Michael was brought in for the single purpose of jump-starting Santa Barbara’s involvement in the reproduction program, and though his successful efforts were caught on camera, it was hard to tell when Audrey and Betty-Lou actually became pregnant, said Horiszny. When keepers noticed Michael had stopped paying attention to the females, they collected and sent fecal matter to a specialized lab at the St. Louis Zoo. Heightened levels of progesterone proved what they hoped. Michael, said Horiszny, had already tested the pair’s ovulation cycles by tasting their urine in a “flehmen response” that runs across multiple animal species like tigers, horses, and goats.

As the Masai herd gets ready to expand, Anderson and Horiszny also talked about the zoo’s past Baringo giraffes. Anderson nodded to a picture hanging on the barn of crooked-necked Gemina. Horiszny mentioned Sulima, a 21-year-old matriarch who befriended both Gemina and baby Daniel. Though Sulima’s death meant the end of Baringos in Santa Barbara, a necropsy helped keepers and vets better understand her arthritis and how to treat the condition in the future. “We’re always learning,” said Horiszny.

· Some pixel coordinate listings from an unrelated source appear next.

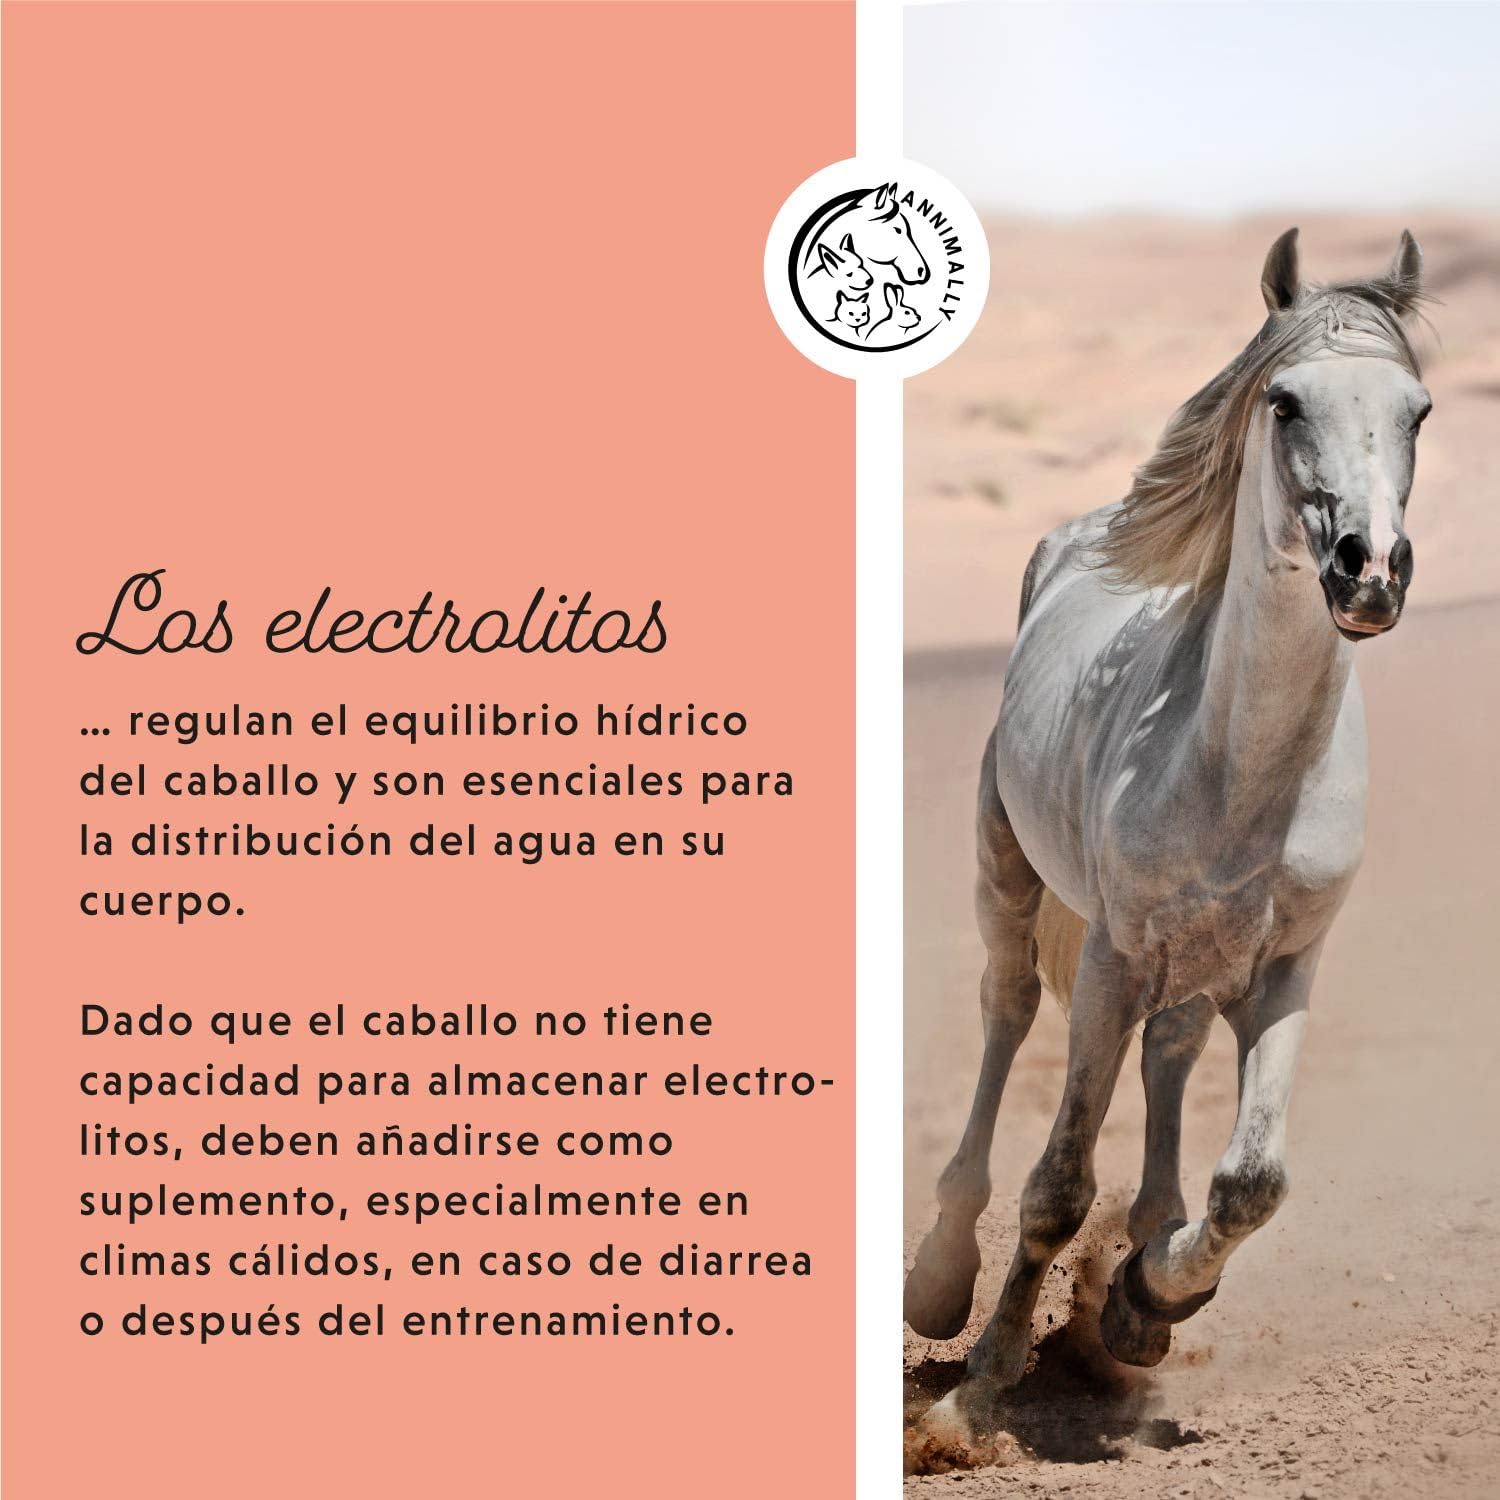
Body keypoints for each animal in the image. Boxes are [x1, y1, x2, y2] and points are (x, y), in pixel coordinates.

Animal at [905, 228, 1431, 1445]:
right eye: (1285, 401)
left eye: (1419, 411)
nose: (1367, 570)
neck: (1240, 770)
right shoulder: (1111, 958)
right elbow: (1057, 1184)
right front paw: (979, 1391)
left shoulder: (1286, 967)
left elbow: (1253, 1182)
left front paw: (1149, 1299)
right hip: (1010, 882)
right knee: (1008, 1017)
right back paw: (941, 1280)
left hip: (1198, 967)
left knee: (1173, 1055)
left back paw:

With the clock ticking, some zoo staff member and volunteers are already out of a 25 or so member pool predicting when the babies will come. The pot is up to $50, and the winner will choose how it’s spent on enrichment toys, like a ball or pulley system to hang food. They’ll also get to be one of the first to meet the young pair. Their names will be chosen by donors, though giraffe’s genders will be a surprise to everyone.

GIRAFFE FACTS:

• Masai giraffes, native to Kenya and Tanzania, are the world’s tallest land mammal, reaching heights of 16 to 18 feet and weighing up to 3,000 pounds.

• Giraffes typically live 20-25 years.

• Giraffes eat leaves and buds from trees and shrubs, grabbing their food with an 18-inch prehensile tongue.

• The giraffe has the same number of vertebrae in its neck as people do. Theirs, though, are about 10 inches long.

• Giraffe hearts generate around double the normal blood pressure for a large mammal to maintain blood flow to its high-altitude brain.

• A giraffe’s lower legs are sheathed in extra thick skin to maintain extravascular pressure in the same way a pilot’s g-suit works.

• Giraffe “horns” are actually “ossicones” formed from ossified cartilage covered in skin.

• Every giraffe has a unique pattern of patches; color and hue varies by subspecies.